> [Exercise directions]: Please return every line of the records that contains the word "Shape".

> [Supplied data]:
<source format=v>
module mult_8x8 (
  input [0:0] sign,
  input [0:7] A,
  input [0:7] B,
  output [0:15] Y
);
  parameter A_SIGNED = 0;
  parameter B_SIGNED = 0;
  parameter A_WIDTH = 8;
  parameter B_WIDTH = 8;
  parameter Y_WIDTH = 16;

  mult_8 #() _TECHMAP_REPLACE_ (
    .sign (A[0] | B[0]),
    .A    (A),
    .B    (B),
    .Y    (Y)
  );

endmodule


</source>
...
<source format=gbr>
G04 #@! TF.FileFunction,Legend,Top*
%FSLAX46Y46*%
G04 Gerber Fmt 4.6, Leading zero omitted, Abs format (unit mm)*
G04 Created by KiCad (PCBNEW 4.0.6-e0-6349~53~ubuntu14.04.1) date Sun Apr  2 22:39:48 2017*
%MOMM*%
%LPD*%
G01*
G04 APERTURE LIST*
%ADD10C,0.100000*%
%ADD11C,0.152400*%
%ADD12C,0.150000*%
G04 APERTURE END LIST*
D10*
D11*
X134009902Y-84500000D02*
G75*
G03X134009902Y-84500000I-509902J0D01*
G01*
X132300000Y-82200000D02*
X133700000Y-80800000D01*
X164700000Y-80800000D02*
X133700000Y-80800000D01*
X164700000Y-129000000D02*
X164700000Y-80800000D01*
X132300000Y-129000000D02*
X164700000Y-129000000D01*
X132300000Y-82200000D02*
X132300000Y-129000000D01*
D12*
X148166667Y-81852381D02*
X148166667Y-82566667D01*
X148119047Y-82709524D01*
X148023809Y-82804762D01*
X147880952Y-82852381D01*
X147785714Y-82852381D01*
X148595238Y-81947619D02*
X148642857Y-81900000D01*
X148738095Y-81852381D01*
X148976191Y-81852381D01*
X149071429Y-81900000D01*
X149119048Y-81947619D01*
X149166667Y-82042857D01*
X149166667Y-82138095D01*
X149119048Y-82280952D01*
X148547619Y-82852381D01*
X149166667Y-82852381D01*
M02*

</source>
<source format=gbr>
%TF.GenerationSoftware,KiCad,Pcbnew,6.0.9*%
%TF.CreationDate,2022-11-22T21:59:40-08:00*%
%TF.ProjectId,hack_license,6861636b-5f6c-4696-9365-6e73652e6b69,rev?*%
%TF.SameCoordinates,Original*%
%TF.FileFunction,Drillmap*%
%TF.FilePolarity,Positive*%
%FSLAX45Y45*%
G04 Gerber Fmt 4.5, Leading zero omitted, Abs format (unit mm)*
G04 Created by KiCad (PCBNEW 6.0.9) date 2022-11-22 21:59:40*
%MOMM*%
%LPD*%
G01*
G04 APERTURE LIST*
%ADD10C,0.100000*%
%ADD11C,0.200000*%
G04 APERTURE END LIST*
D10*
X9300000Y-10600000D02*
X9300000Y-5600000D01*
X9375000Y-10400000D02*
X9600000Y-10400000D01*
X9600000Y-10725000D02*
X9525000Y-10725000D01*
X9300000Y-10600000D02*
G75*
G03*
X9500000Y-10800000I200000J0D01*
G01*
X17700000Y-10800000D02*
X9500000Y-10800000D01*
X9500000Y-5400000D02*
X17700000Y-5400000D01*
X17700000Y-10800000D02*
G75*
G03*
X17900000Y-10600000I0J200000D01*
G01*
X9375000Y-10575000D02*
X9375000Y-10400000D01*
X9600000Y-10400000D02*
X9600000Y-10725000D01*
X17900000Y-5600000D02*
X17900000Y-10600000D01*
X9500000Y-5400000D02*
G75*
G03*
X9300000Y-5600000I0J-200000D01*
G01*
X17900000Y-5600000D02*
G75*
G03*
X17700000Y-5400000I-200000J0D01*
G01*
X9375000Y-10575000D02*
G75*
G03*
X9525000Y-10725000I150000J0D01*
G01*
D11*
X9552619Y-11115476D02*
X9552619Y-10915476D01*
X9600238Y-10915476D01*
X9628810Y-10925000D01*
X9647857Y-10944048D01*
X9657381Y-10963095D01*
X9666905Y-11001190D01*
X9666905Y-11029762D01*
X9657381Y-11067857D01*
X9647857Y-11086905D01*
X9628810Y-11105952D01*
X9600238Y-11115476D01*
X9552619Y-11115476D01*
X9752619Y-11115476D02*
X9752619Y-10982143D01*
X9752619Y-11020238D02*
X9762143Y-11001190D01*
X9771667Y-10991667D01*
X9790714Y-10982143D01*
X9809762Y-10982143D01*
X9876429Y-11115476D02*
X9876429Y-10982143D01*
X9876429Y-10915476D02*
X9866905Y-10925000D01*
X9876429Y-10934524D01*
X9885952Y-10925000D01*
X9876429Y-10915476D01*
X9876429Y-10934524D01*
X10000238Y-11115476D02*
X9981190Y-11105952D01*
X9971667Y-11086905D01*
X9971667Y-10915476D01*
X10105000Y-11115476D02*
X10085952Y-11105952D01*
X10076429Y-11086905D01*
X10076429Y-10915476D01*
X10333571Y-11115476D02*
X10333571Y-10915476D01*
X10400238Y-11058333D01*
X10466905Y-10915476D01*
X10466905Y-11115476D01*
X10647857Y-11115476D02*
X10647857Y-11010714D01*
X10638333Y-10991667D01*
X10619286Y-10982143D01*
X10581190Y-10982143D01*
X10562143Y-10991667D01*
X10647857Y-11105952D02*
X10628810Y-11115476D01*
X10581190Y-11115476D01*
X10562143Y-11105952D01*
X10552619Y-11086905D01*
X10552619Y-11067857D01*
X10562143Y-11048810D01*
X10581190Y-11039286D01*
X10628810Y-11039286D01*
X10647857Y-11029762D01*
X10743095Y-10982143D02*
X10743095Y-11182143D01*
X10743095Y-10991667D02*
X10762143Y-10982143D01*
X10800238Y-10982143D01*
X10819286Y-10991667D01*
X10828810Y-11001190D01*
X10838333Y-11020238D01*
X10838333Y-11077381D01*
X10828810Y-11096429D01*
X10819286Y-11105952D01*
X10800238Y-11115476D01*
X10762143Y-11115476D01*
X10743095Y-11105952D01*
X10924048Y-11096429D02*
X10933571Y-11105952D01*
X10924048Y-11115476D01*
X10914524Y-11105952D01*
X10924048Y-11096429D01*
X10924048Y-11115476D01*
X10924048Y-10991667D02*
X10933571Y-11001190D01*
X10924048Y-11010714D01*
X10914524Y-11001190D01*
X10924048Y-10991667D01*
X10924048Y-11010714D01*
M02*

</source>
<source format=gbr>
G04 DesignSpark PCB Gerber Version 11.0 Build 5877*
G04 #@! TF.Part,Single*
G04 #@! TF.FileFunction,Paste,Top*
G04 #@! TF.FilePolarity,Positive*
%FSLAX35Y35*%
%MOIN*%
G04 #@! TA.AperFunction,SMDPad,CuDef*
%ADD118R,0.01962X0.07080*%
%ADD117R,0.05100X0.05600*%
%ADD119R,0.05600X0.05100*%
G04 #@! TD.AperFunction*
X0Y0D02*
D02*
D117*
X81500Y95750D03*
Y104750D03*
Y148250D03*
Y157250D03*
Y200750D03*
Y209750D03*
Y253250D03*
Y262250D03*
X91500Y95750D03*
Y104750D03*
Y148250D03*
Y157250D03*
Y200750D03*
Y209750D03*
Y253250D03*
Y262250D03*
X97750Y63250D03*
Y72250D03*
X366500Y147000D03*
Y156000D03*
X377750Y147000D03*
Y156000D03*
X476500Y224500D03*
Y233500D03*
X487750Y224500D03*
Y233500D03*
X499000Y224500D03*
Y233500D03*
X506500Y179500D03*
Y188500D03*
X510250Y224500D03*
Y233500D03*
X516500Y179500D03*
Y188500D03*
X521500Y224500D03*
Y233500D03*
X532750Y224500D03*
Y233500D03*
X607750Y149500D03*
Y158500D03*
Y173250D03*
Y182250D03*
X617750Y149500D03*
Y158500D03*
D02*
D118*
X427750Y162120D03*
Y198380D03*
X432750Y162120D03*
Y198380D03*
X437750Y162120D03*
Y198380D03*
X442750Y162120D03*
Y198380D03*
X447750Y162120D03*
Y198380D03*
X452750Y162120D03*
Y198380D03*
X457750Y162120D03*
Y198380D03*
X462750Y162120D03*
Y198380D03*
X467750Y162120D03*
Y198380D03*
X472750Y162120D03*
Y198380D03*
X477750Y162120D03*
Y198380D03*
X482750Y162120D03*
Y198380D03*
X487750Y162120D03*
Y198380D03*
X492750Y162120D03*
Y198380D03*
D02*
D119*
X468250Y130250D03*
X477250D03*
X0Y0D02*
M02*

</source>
--
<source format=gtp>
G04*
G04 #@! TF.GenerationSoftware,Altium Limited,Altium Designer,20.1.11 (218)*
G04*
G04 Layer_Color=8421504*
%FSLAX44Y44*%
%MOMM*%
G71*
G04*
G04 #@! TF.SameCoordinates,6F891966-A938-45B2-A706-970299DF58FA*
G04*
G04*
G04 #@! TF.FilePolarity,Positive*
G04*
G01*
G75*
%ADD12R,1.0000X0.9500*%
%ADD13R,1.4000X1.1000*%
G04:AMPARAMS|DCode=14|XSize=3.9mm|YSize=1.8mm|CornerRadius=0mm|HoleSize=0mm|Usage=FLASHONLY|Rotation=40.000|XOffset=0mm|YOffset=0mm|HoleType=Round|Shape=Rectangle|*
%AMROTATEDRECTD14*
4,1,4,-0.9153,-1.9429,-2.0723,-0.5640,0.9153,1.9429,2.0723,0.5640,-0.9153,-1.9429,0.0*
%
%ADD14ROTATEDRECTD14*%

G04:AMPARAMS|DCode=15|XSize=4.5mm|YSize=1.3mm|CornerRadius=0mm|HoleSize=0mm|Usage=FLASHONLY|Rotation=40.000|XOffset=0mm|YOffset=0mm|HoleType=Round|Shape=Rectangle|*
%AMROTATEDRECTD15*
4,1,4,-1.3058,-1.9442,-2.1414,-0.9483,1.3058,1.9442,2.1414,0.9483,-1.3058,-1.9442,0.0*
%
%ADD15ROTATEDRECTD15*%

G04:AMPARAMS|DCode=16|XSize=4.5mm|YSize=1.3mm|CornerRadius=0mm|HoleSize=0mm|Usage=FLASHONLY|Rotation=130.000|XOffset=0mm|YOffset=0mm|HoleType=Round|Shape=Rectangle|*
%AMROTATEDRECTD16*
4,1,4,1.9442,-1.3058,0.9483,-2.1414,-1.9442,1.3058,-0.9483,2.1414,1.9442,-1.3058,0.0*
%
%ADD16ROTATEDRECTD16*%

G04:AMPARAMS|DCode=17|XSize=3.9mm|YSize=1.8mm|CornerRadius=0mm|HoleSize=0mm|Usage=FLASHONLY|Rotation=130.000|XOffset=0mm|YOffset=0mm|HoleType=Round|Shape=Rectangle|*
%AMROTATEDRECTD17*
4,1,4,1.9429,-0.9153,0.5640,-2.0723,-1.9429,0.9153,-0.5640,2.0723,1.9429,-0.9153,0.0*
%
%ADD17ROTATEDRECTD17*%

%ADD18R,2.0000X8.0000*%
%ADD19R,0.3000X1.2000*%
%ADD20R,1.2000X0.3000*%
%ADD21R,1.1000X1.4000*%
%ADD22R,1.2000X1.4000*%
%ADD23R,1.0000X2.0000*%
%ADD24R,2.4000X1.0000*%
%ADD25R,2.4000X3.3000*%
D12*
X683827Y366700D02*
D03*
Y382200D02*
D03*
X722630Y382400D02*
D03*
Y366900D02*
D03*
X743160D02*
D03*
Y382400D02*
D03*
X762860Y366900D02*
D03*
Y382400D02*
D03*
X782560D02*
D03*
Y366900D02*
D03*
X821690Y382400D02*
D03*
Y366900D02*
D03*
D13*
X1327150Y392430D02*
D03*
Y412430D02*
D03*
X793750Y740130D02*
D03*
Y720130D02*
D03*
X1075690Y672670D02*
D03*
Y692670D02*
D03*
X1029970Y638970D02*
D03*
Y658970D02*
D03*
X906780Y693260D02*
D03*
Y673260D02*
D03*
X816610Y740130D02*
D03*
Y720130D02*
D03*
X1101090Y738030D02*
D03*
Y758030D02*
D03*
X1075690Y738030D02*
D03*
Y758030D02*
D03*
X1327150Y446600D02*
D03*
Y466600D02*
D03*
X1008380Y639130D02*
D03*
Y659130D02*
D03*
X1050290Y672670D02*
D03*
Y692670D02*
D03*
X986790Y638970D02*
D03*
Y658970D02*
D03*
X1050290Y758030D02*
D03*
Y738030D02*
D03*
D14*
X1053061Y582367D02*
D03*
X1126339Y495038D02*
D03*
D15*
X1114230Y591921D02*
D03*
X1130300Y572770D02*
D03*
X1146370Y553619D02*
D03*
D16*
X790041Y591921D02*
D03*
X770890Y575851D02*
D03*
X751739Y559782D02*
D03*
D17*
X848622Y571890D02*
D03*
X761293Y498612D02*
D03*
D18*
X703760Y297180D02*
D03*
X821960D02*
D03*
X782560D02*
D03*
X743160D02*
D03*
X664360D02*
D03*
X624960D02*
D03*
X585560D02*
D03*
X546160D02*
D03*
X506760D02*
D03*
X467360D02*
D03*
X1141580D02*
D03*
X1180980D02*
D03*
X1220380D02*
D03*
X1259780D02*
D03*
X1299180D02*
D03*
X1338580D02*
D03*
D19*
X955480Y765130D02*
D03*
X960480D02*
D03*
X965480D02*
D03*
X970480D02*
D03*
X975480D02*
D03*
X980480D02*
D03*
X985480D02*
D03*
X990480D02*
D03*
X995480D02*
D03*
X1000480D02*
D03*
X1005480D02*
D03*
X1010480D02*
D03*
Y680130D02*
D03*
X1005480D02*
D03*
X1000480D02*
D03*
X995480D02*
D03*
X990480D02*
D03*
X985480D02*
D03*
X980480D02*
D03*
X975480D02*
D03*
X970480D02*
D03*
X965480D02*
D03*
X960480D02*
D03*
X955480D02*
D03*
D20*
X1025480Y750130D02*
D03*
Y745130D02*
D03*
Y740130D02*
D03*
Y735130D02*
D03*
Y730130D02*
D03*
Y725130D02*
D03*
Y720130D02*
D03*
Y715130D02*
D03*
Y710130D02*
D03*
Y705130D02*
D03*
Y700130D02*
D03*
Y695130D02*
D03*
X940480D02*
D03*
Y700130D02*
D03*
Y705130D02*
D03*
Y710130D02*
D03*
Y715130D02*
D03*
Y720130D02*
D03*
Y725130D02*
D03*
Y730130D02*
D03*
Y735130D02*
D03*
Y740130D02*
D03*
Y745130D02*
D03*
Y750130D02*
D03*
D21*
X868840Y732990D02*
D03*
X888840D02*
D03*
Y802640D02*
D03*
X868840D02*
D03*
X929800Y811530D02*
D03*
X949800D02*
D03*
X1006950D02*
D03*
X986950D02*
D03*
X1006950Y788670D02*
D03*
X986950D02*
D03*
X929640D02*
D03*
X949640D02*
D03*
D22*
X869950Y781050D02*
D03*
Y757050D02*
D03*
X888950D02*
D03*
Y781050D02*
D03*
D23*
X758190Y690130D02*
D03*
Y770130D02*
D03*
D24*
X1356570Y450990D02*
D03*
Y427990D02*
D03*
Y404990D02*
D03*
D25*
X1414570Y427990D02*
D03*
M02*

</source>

> [Task answer]:
G04:AMPARAMS|DCode=14|XSize=3.9mm|YSize=1.8mm|CornerRadius=0mm|HoleSize=0mm|Usage=FLASHONLY|Rotation=40.000|XOffset=0mm|YOffset=0mm|HoleType=Round|Shape=Rectangle|*
G04:AMPARAMS|DCode=15|XSize=4.5mm|YSize=1.3mm|CornerRadius=0mm|HoleSize=0mm|Usage=FLASHONLY|Rotation=40.000|XOffset=0mm|YOffset=0mm|HoleType=Round|Shape=Rectangle|*
G04:AMPARAMS|DCode=16|XSize=4.5mm|YSize=1.3mm|CornerRadius=0mm|HoleSize=0mm|Usage=FLASHONLY|Rotation=130.000|XOffset=0mm|YOffset=0mm|HoleType=Round|Shape=Rectangle|*
G04:AMPARAMS|DCode=17|XSize=3.9mm|YSize=1.8mm|CornerRadius=0mm|HoleSize=0mm|Usage=FLASHONLY|Rotation=130.000|XOffset=0mm|YOffset=0mm|HoleType=Round|Shape=Rectangle|*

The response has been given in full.